◆ Your task: Scanning the entries below, copy every line that contains the word "picture".

Document structure recognition data:

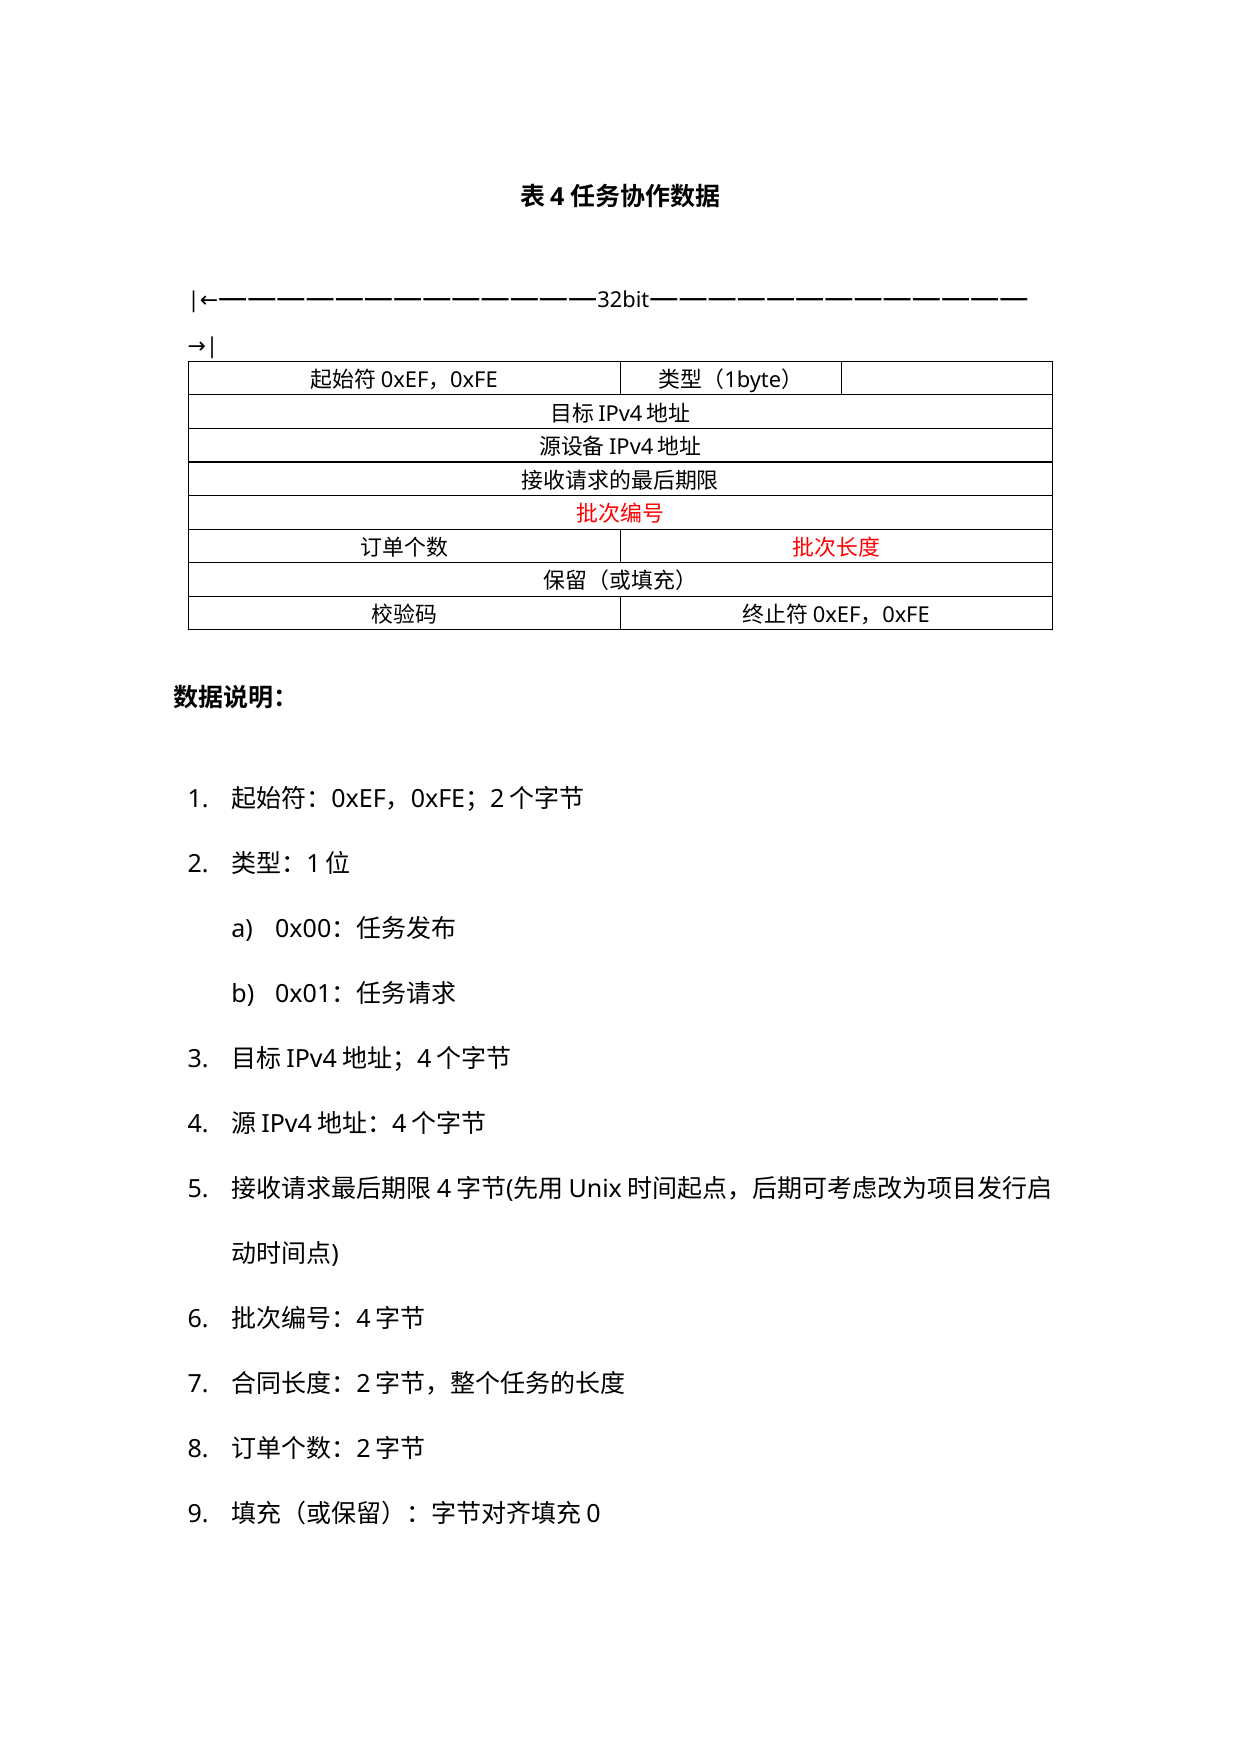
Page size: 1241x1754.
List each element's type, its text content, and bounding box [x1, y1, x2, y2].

table_cell 目标IPv4地址 [189, 395, 1052, 428]
text 数据说明： [173, 663, 1053, 728]
table_cell 保留（或填充） [189, 563, 1052, 596]
list 批次编号：4字节 [187, 1284, 1053, 1349]
table_header 起始符0xEF，0xFE [189, 362, 620, 394]
list 目标IPv4地址；4个字节 [187, 1024, 1053, 1089]
table_cell 接收请求的最后期限 [189, 463, 1052, 495]
list 填充（或保留）：字节对齐填充0 [187, 1479, 1053, 1544]
table_header [842, 362, 1052, 394]
list 0x01：任务请求 [231, 959, 1053, 1024]
list 订单个数：2字节 [187, 1414, 1053, 1479]
list 0x00：任务发布 [231, 894, 1053, 959]
list 起始符：0xEF，0xFE；2个字节 [187, 764, 1053, 829]
list 接收请求最后期限4字节(先用Unix时间起点，后期可考虑改为项目发行启动时间点) [187, 1154, 1053, 1284]
text |←—————————————32bit—————————————→| [187, 263, 1053, 361]
list 合同长度：2字节，整个任务的长度 [187, 1349, 1053, 1414]
table_header 类型（1byte） [621, 362, 841, 394]
table_cell 源设备IPv4地址 [189, 429, 1052, 461]
list 源IPv4地址：4个字节 [187, 1089, 1053, 1154]
table_cell 批次编号 [189, 496, 1052, 528]
table_cell 订单个数 [189, 530, 620, 562]
table_cell 校验码 [189, 597, 620, 629]
subtitle 表4 任务协作数据 [187, 162, 1053, 227]
list 类型：1位 [187, 829, 1053, 894]
table_cell 终止符0xEF，0xFE [621, 597, 1052, 629]
table_cell 批次长度 [621, 530, 1052, 562]
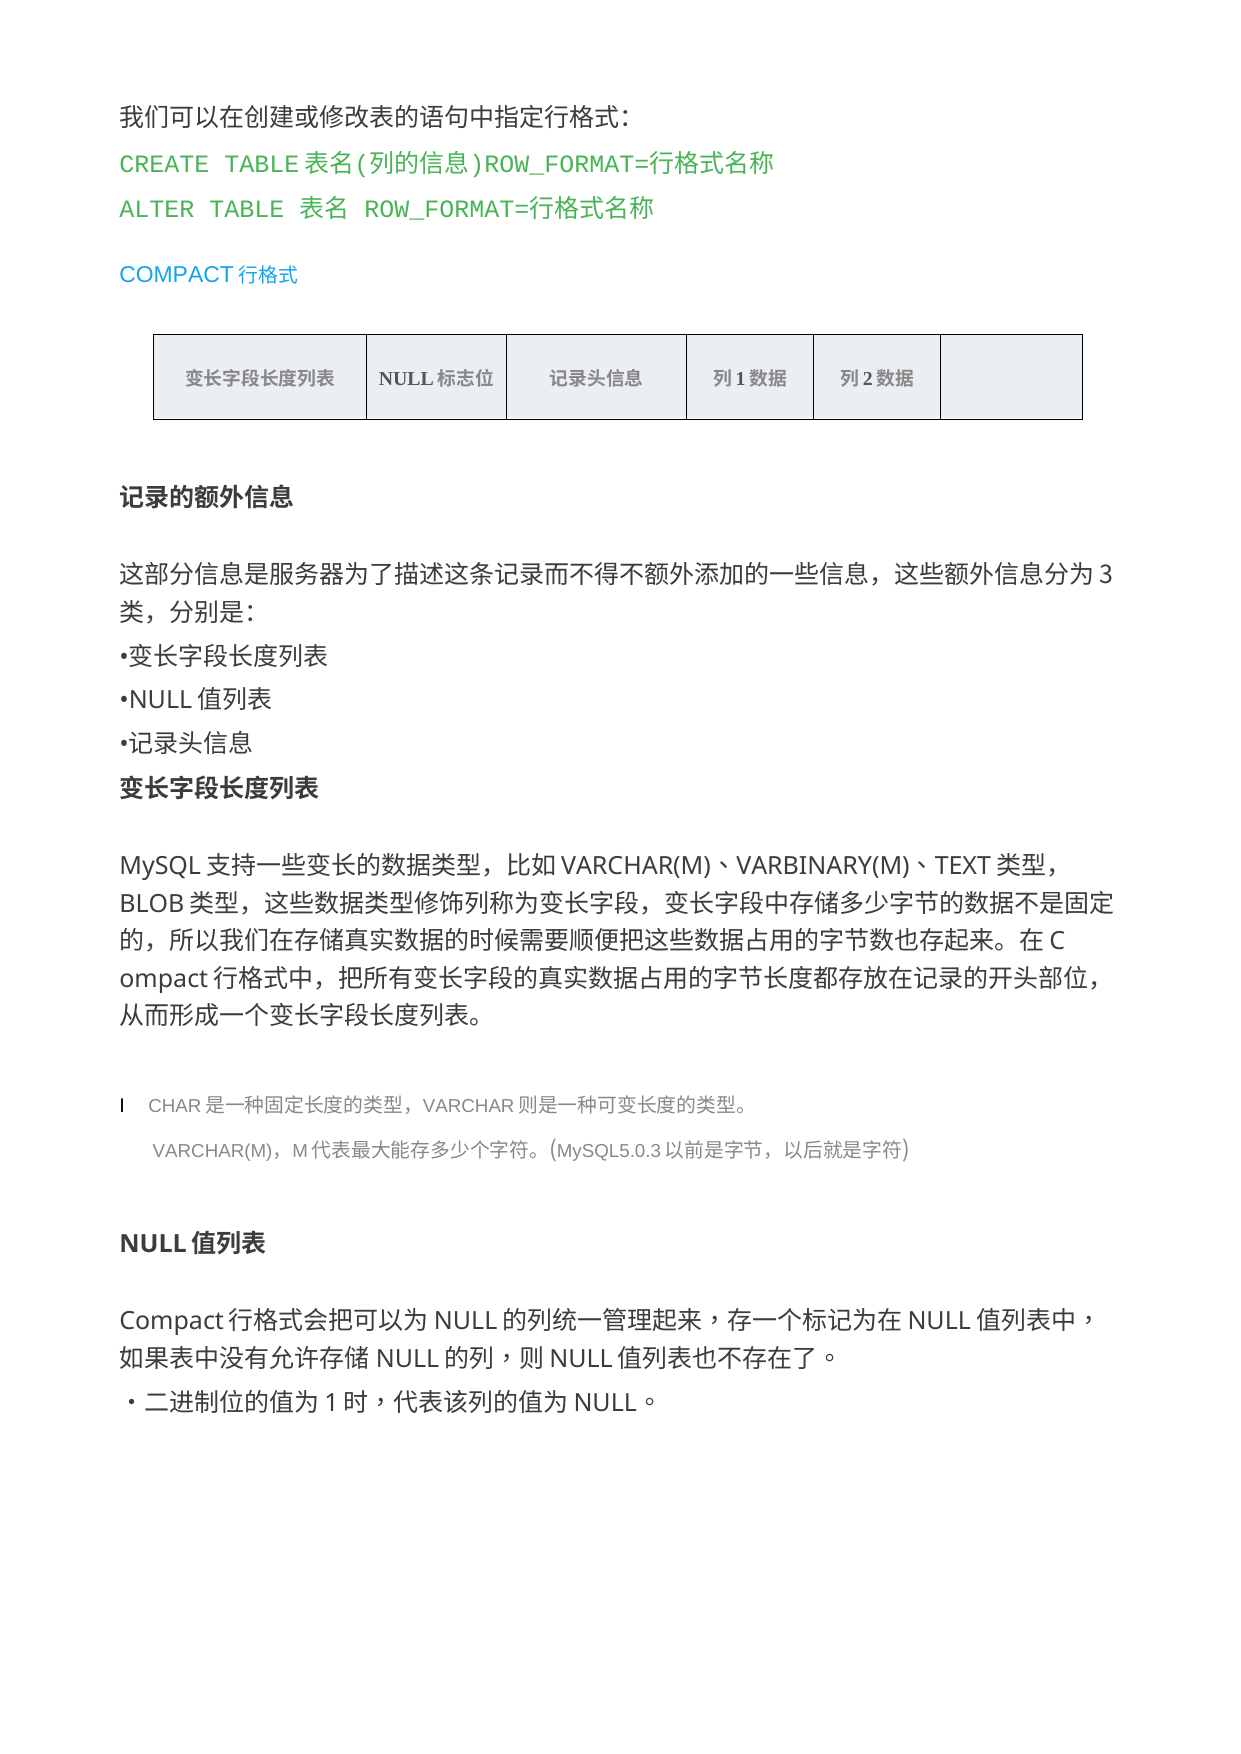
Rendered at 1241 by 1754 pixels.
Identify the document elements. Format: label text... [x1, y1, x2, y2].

text 这部分信息是服务器为了描述这条记录而不得不额外添加的一些信息，这些额外信息分为3类，分别是： [119, 554, 1117, 629]
text VARCHAR(M)，M代表最大能存多少个字符。(MySQL5.0.3以前是字节，以后就是字符) [119, 1127, 1117, 1165]
text NULL值列表 [119, 1222, 1117, 1260]
text COMPACT行格式 [119, 259, 1117, 288]
table_header 记录头信息 [507, 335, 686, 418]
text MySQL支持一些变长的数据类型，比如VARCHAR(M)、VARBINARY(M)、TEXT类型，BLOB类型，这些数据类型修饰列称为变长字段，变长字段中存储多少字节的数据不是固定的，所以我们在存储真实数据的时候需要顺便把这些数据占用的字节数也存起来。在C ompact行格式中，把所有变长字段的真实数据占用的字节长度都存放在记录的开头部位，从而形成一个变长字段长度列表。 [119, 844, 1117, 1032]
text •NULL值列表 [119, 679, 1117, 716]
table_header [941, 335, 1082, 418]
table_header 变长字段长度列表 [154, 335, 366, 418]
picture [246, 272, 257, 281]
table_header 列2数据 [814, 335, 940, 418]
table_header 列1数据 [687, 335, 813, 418]
text ・二进制位的值为1时，代表该列的值为NULL。 [119, 1381, 1117, 1418]
text •变长字段长度列表 [119, 635, 1117, 673]
text 记录的额外信息 [119, 476, 1117, 514]
text Compact行格式会把可以为NULL的列统一管理起来，存一个标记为在NULL值列表中，如果表中没有允许存储 NULL的列，则NULL值列表也不存在了。 [119, 1300, 1117, 1375]
text CREATE TABLE表名(列的信息)ROW_FORMAT=行格式名称 [119, 151, 1117, 180]
table_header NULL标志位 [367, 335, 506, 418]
text ALTER TABLE 表名 ROW_FORMAT=行格式名称 [119, 196, 1117, 225]
text 变长字段长度列表 [119, 766, 1117, 805]
text CHAR是一种固定长度的类型，VARCHAR则是一种可变长度的类型。 [119, 1082, 1117, 1121]
text 我们可以在创建或修改表的语句中指定行格式： [119, 96, 1117, 134]
picture [264, 273, 277, 284]
text •记录头信息 [119, 723, 1117, 760]
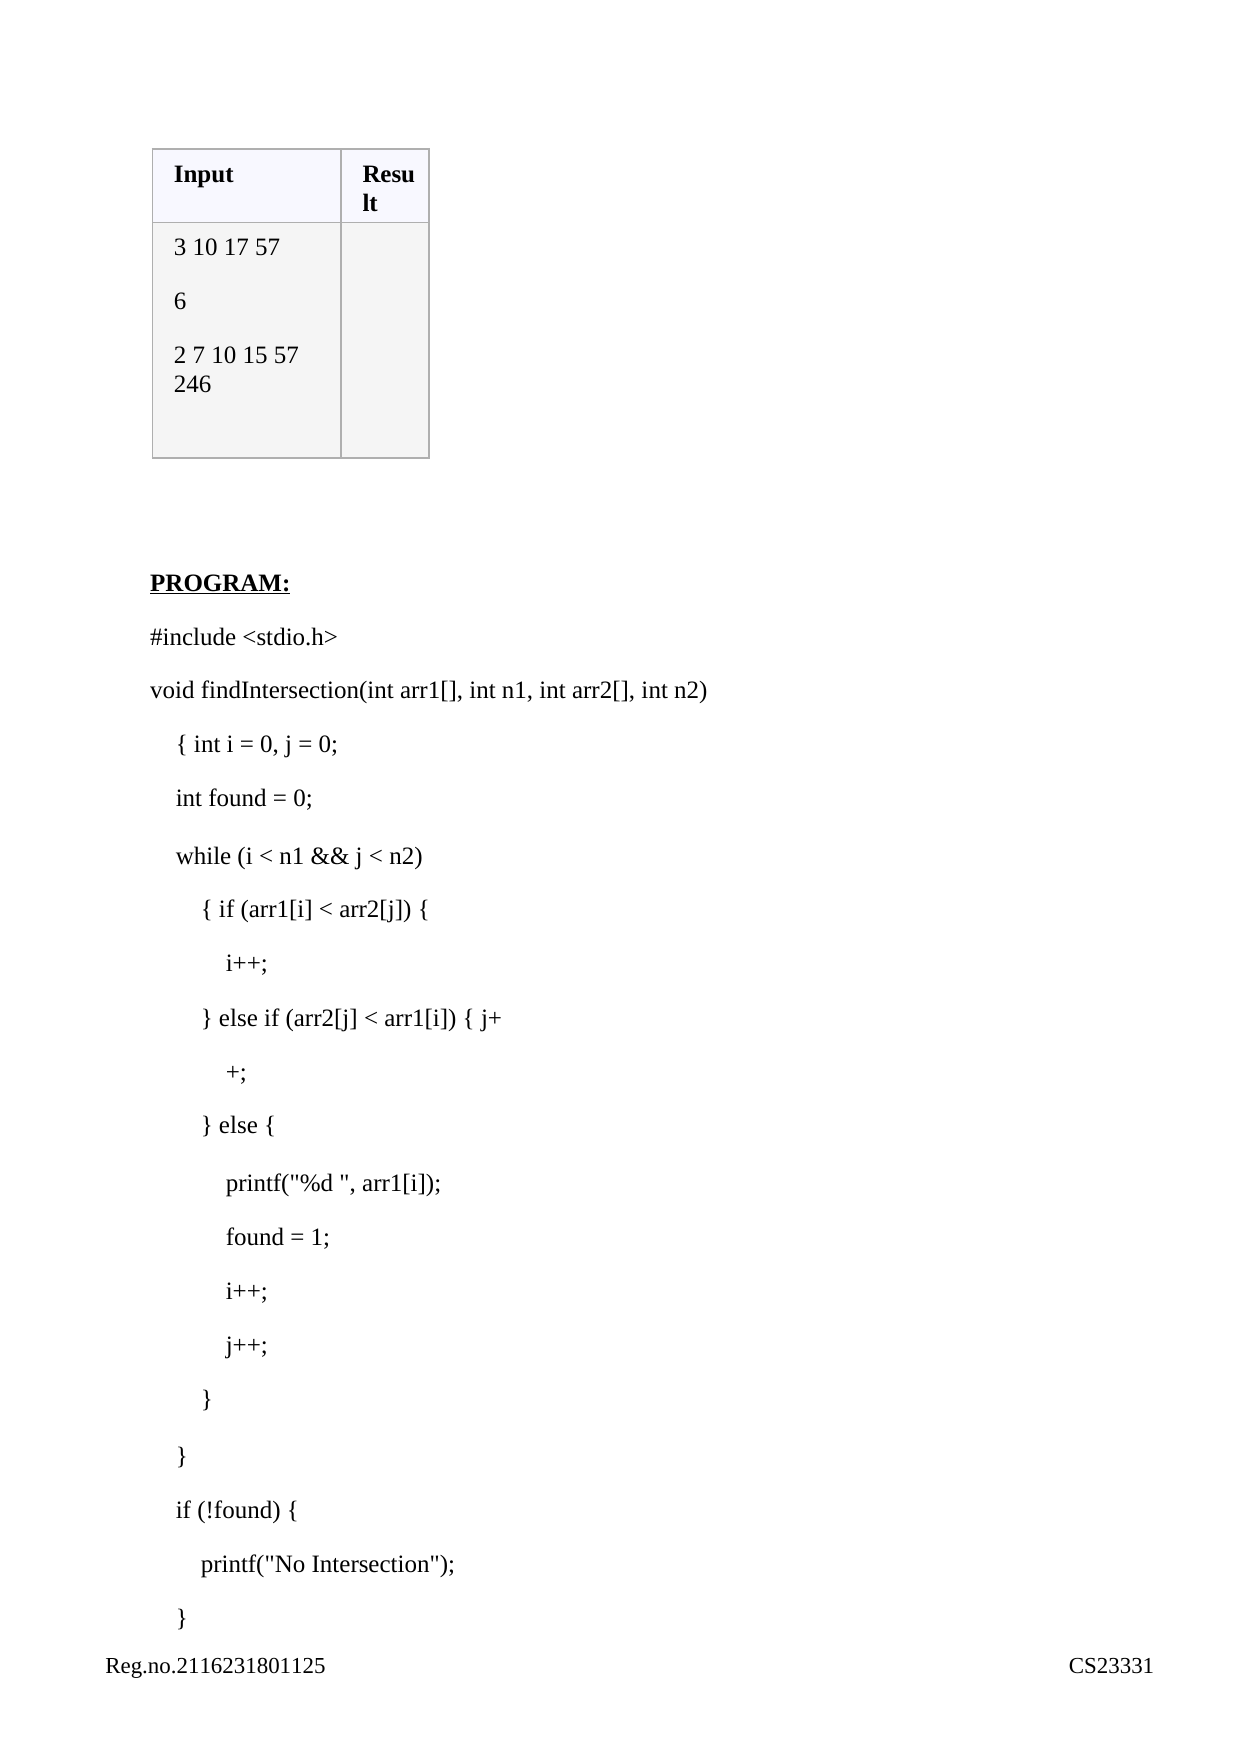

◆ Answer for this exercise:
picture [246, 272, 257, 281]
picture [264, 273, 277, 284]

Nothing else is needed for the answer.